The final paragraph of section 111.04(d) of Publication 408 (emphasis added) states as follows:

*391 When measuring additional equipment expenses (i.e. ownership expenses) arising as a direct result of a delay caused by the Department, do not use in any way the Blue Book or any other rental rate book similar thereto. Use actual records kept in the usual course of business, and measure increased ownership expenses pursuant to generally accepted accounting principles.

Paliotta’s expert, Mark M. Gleason, C.P.A., testified that, in calculating the extended equipment costs claim, he intended to “quantify Paliotta’s loss of value on [his] equipment.” (R.R. at 198a; N.T. at 659.) Gleason explained that, because the equipment was idle, Paliotta could not generate revenue to recover the depreciation of the equipment. 5 (R.R. at 199a; N.T. at 661.) Inasmuch as Paliotta’s extended equipment costs claim involves a recovery of depreciation, it involves an “ownership expense.” 6 Thus, section 111.04(d) of Publication 408 applies here.

Although section 111.04(d) requires that contractors use actual business records to support their claims for equipment ownership expenses, the Board found that Paliot-ta could not provide with any degree of reasonable accuracy his actual equipment costs for the period of the delay. (Findings of Fact, No. 178.) Paliotta does not dispute that finding.

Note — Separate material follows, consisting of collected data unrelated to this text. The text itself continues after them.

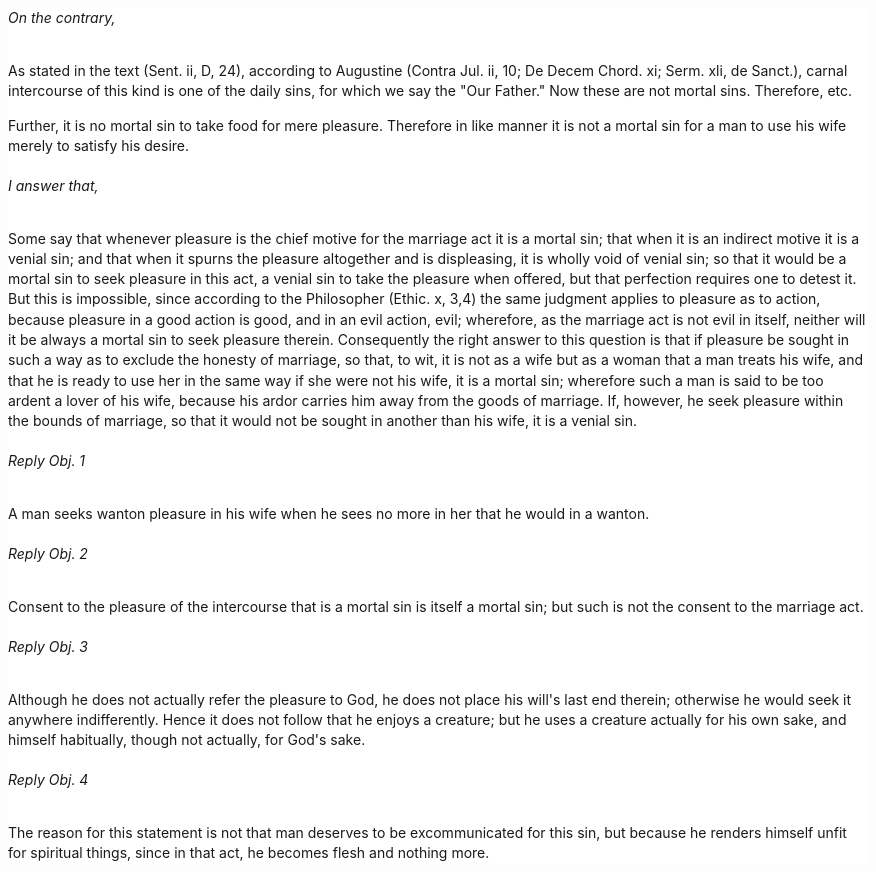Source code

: ###### On the contrary,
As stated in the text (Sent. ii, D, 24), according to Augustine (Contra Jul. ii, 10; De Decem Chord. xi; Serm. xli, de Sanct.), carnal intercourse of this kind is one of the daily sins, for which we say the "Our Father." Now these are not mortal sins. Therefore, etc.  

Further, it is no mortal sin to take food for mere pleasure. Therefore in like manner it is not a mortal sin for a man to use his wife merely to satisfy his desire.  

###### I answer that,
Some say that whenever pleasure is the chief motive for the marriage act it is a mortal sin; that when it is an indirect motive it is a venial sin; and that when it spurns the pleasure altogether and is displeasing, it is wholly void of venial sin; so that it would be a mortal sin to seek pleasure in this act, a venial sin to take the pleasure when offered, but that perfection requires one to detest it. But this is impossible, since according to the Philosopher (Ethic. x, 3,4) the same judgment applies to pleasure as to action, because pleasure in a good action is good, and in an evil action, evil; wherefore, as the marriage act is not evil in itself, neither will it be always a mortal sin to seek pleasure therein. Consequently the right answer to this question is that if pleasure be sought in such a way as to exclude the honesty of marriage, so that, to wit, it is not as a wife but as a woman that a man treats his wife, and that he is ready to use her in the same way if she were not his wife, it is a mortal sin; wherefore such a man is said to be too ardent a lover of his wife, because his ardor carries him away from the goods of marriage. If, however, he seek pleasure within the bounds of marriage, so that it would not be sought in another than his wife, it is a venial sin.  

###### Reply Obj. 1
A man seeks wanton pleasure in his wife when he sees no more in her that he would in a wanton.  

###### Reply Obj. 2
Consent to the pleasure of the intercourse that is a mortal sin is itself a mortal sin; but such is not the consent to the marriage act.  

###### Reply Obj. 3
Although he does not actually refer the pleasure to God, he does not place his will's last end therein; otherwise he would seek it anywhere indifferently. Hence it does not follow that he enjoys a creature; but he uses a creature actually for his own sake, and himself habitually, though not actually, for God's sake.  

###### Reply Obj. 4
The reason for this statement is not that man deserves to be excommunicated for this sin, but because he renders himself unfit for spiritual things, since in that act, he becomes flesh and nothing more.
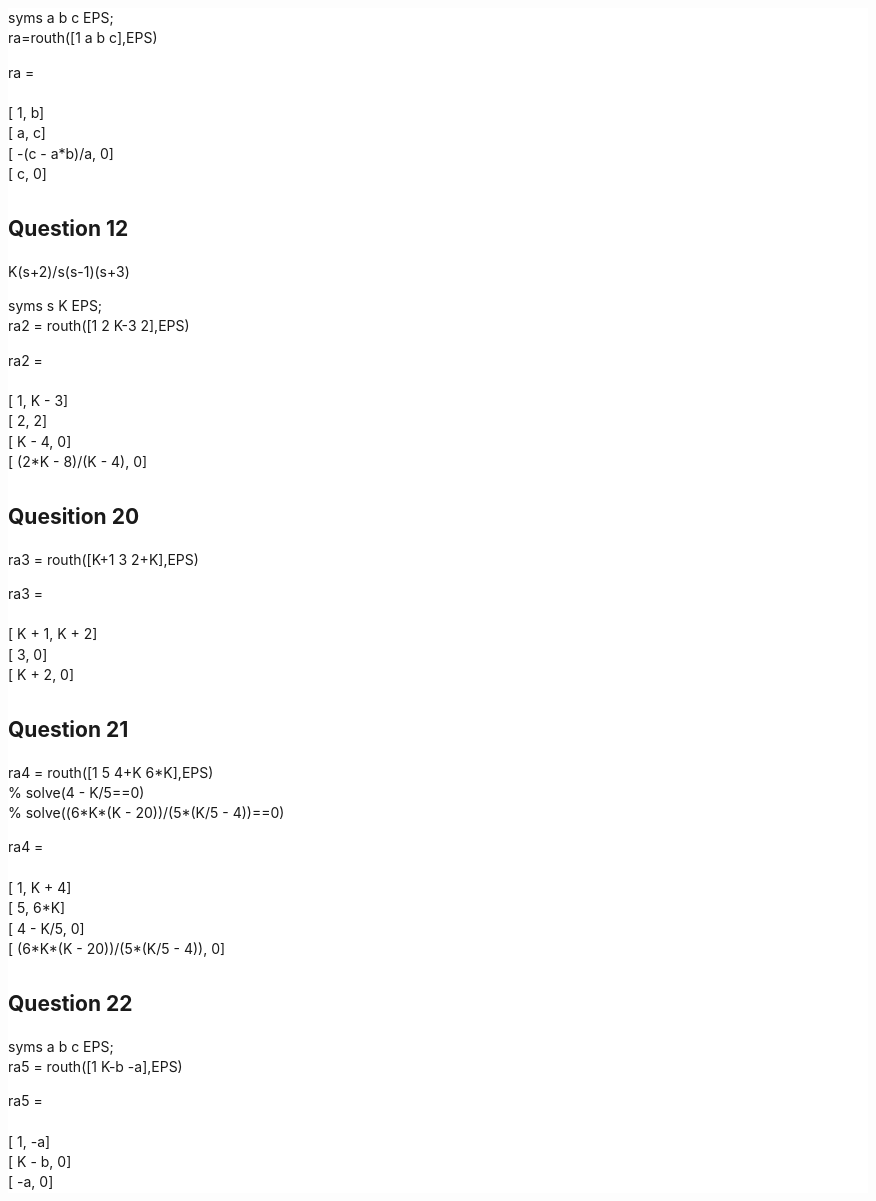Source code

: syms a b c EPS;\
ra=routh(\[1 a b c\],EPS)

ra =\
\
\[ 1, b\]\
\[ a, c\]\
\[ -(c - a\*b)/a, 0\]\
\[ c, 0\]

Question 12
-----------

K(s+2)/s(s-1)(s+3)

syms s K EPS;\
ra2 = routh(\[1 2 K-3 2\],EPS)

ra2 =\
\
\[ 1, K - 3\]\
\[ 2, 2\]\
\[ K - 4, 0\]\
\[ (2\*K - 8)/(K - 4), 0\]

Quesition 20
------------

ra3 = routh(\[K+1 3 2+K\],EPS)

ra3 =\
\
\[ K + 1, K + 2\]\
\[ 3, 0\]\
\[ K + 2, 0\]

Question 21
-----------

ra4 = routh(\[1 5 4+K 6\*K\],EPS)\
% solve(4 - K/5==0)\
% solve((6\*K\*(K - 20))/(5\*(K/5 - 4))==0)

ra4 =\
\
\[ 1, K + 4\]\
\[ 5, 6\*K\]\
\[ 4 - K/5, 0\]\
\[ (6\*K\*(K - 20))/(5\*(K/5 - 4)), 0\]

Question 22
-----------

syms a b c EPS;\
ra5 = routh(\[1 K-b -a\],EPS)

ra5 =\
\
\[ 1, -a\]\
\[ K - b, 0\]\
\[ -a, 0\]

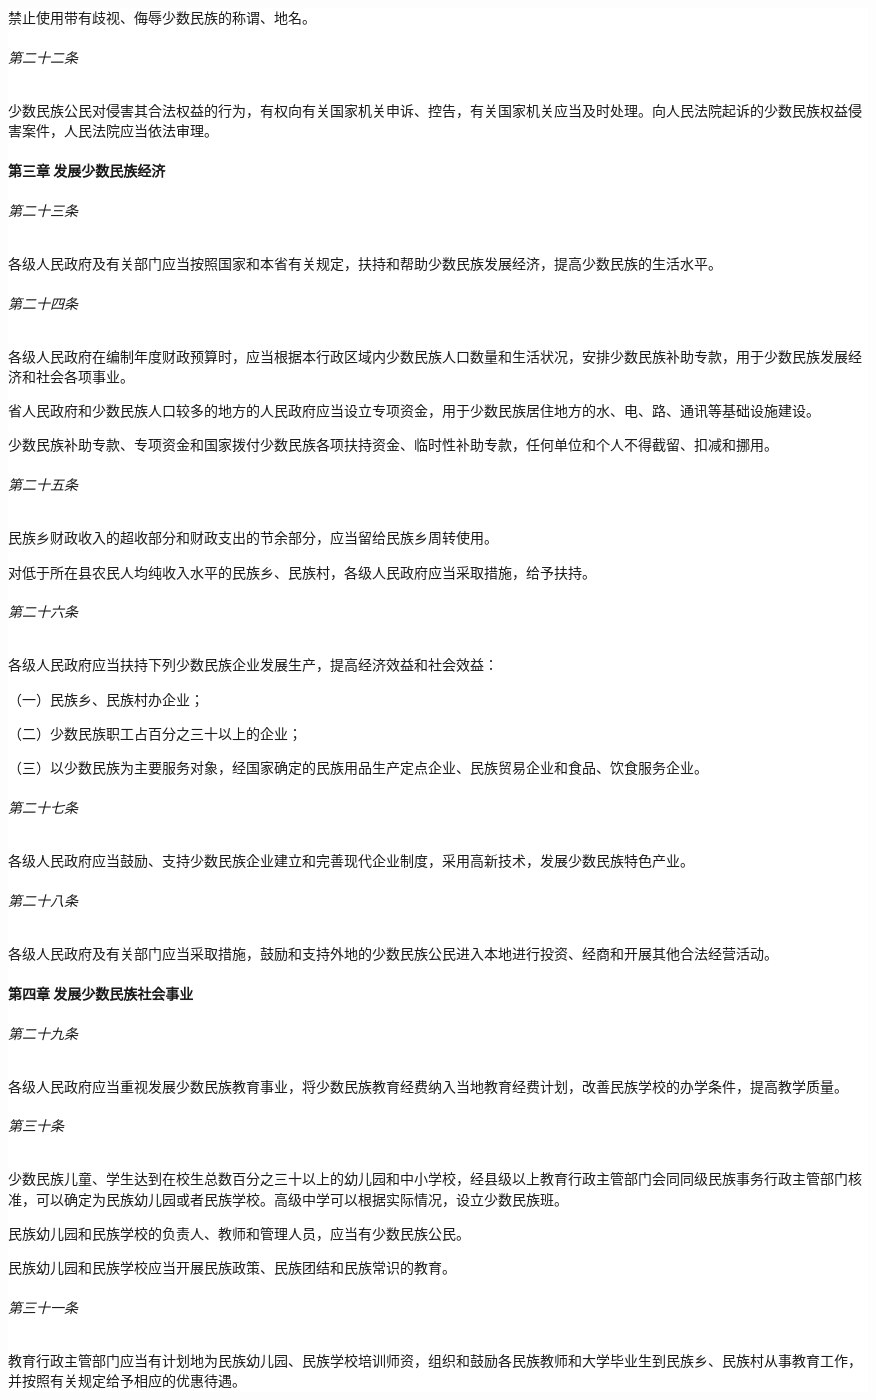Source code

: 禁止使用带有歧视、侮辱少数民族的称谓、地名。

###### 第二十二条

少数民族公民对侵害其合法权益的行为，有权向有关国家机关申诉、控告，有关国家机关应当及时处理。向人民法院起诉的少数民族权益侵害案件，人民法院应当依法审理。

#### 第三章 发展少数民族经济

###### 第二十三条

各级人民政府及有关部门应当按照国家和本省有关规定，扶持和帮助少数民族发展经济，提高少数民族的生活水平。

###### 第二十四条

各级人民政府在编制年度财政预算时，应当根据本行政区域内少数民族人口数量和生活状况，安排少数民族补助专款，用于少数民族发展经济和社会各项事业。

省人民政府和少数民族人口较多的地方的人民政府应当设立专项资金，用于少数民族居住地方的水、电、路、通讯等基础设施建设。

少数民族补助专款、专项资金和国家拨付少数民族各项扶持资金、临时性补助专款，任何单位和个人不得截留、扣减和挪用。

###### 第二十五条

民族乡财政收入的超收部分和财政支出的节余部分，应当留给民族乡周转使用。

对低于所在县农民人均纯收入水平的民族乡、民族村，各级人民政府应当采取措施，给予扶持。

###### 第二十六条

各级人民政府应当扶持下列少数民族企业发展生产，提高经济效益和社会效益：

（一）民族乡、民族村办企业；

（二）少数民族职工占百分之三十以上的企业；

（三）以少数民族为主要服务对象，经国家确定的民族用品生产定点企业、民族贸易企业和食品、饮食服务企业。

###### 第二十七条

各级人民政府应当鼓励、支持少数民族企业建立和完善现代企业制度，采用高新技术，发展少数民族特色产业。

###### 第二十八条

各级人民政府及有关部门应当采取措施，鼓励和支持外地的少数民族公民进入本地进行投资、经商和开展其他合法经营活动。

#### 第四章 发展少数民族社会事业

###### 第二十九条

各级人民政府应当重视发展少数民族教育事业，将少数民族教育经费纳入当地教育经费计划，改善民族学校的办学条件，提高教学质量。

###### 第三十条

少数民族儿童、学生达到在校生总数百分之三十以上的幼儿园和中小学校，经县级以上教育行政主管部门会同同级民族事务行政主管部门核准，可以确定为民族幼儿园或者民族学校。高级中学可以根据实际情况，设立少数民族班。

民族幼儿园和民族学校的负责人、教师和管理人员，应当有少数民族公民。

民族幼儿园和民族学校应当开展民族政策、民族团结和民族常识的教育。

###### 第三十一条

教育行政主管部门应当有计划地为民族幼儿园、民族学校培训师资，组织和鼓励各民族教师和大学毕业生到民族乡、民族村从事教育工作，并按照有关规定给予相应的优惠待遇。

Paliotta merely asserts that he “did not maintain [his] accounting records in such a manner that [his actual equipment costs were] ... retrievable.” (Paliotta’s brief at 26.) Thus, in presenting his claim for extended equipment costs, Paliotta failed to comply with section 111.04(d) of Publication 408. 7

Accordingly, we affirm the Board’s denial of damages for extended equipment costs.